Consumer Trends

Walmart’s new restaurant play

Walmart rendering
Illustration courtesy of Walmart

Walmart is aiming to reinvent the shopping center for an e-commerce age with a new sort of open-air complex incorporating restaurants, food halls and food trucks.

The centers are intended to function as a reimagined version of traditional town squares—crossroads where consumers gather for a meal, a community event or some shopping, or maybe to cross a chore or two off the to-do list.

The anchor is a Walmart Superstore, complete with a grocery pickup station. Around it, in what would be parking lots at a traditional Walmart big-box store, are the dining and recreational options, including family activities such as bowling or driving golf balls.

The plan is no pipe dream. A Walmart executive revealed at a retail industry event last week that development of the new centers, in a variety of formats, is underway at eight sites in seven states. In those locations, a Walmart was already in operation. The other facilities are being carved from the parking lots and surrounding vacant land. (A Superstore typically sports 6 to 8 acres of parking spaces.)

The revamped complexes will be called Walmart Town Centers, LB Johnson, Walmart’s VP of realty operations, told retailers attending a regional meeting of the International Council of Shopping Centers.

Among the restaurants mentioned by Walmart as potential partners in the complexes are Bartaco, Shake Shack, Chipotle and Caribou Coffee. Walmart indicated that it intends to lease the restaurants their sites, rather than operate the outlets as a franchisee.

Also incorporated into the space could be fun and food concepts such as Pinstripes.

Other draws could include gas stations, pet shops, skateboard parks, gyms, bicycle-sharing locations and jogging trails.

In some instances, the Town Centers will be located adjacent to parks and other civic centers.  In others, they would be built around an area where food trucks could congregate.

In all of the designs depicted by Walmart on a special website, the amount of space allotted for parking is less than the current norm for a Superstore. The configurations suggest that Walmart expects consumers’ dependence on travel by cars, or at least the conventional sort, to decline. The plans also encourage pedestrian traffic.

Going cashierless

The Reimagined Centers, as Walmart refers internally to the new formats, are not the retailer’s only experiments with new sorts of retail outlets.

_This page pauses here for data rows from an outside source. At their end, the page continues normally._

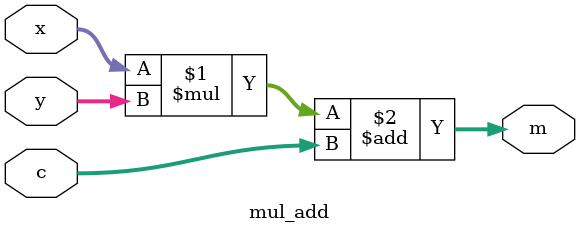
<source format=v>
module add( 
    x, y, c_in,
    s, c_out    
);

    parameter N = 2;

    input [N-1:0] x, y;
    input c_in;

    output [N-1:0] s;
    output c_out;

    assign {c_out, s} = x + y + c_in;    

endmodule

// N and M bit inputs, N+M bit output
module mul_add(
    x, y, c,
    m
);

    parameter N = 2;
    parameter M = 2;

    input [N-1:0] x, c;
    input [M-1:0] y;

    output [N+M-1:0] m;

    assign m = (x * y) + c;

endmodule
</source>
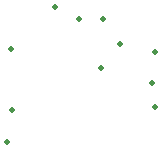
<source format=gbr>
%FSTAX23Y23*%
%MOMM*%
%SFA1B1*%

%IPPOS*%
%ADD45C,0.499999*%
%LNflightstick_trigger_rightv2_capping-1*%
%LPD*%
G54D45*
X-04318Y-30988D03*
X-0635D03*
X-08382Y-29972D03*
X-12446Y-41402D03*
X-1213Y-33528D03*
X00127Y-33782D03*
Y-38481D03*
X-04445Y-35179D03*
X-02849Y-33154D03*
X-11971Y-38735D03*
X-00127Y-36449D03*
M02*
</source>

The company has also revealed plans to open a cashierless version of its big-box membership concept, Sam’s Club.

Called Sam’s Club Now, the Dallas prototype will require shoppers to use an app within the store. Customers scan products to compute what they owe, then pay in a cashless fashion.

Walmart calls the facilitya technology lab that doubles as a live, retail club”—as well as “the future of retail.”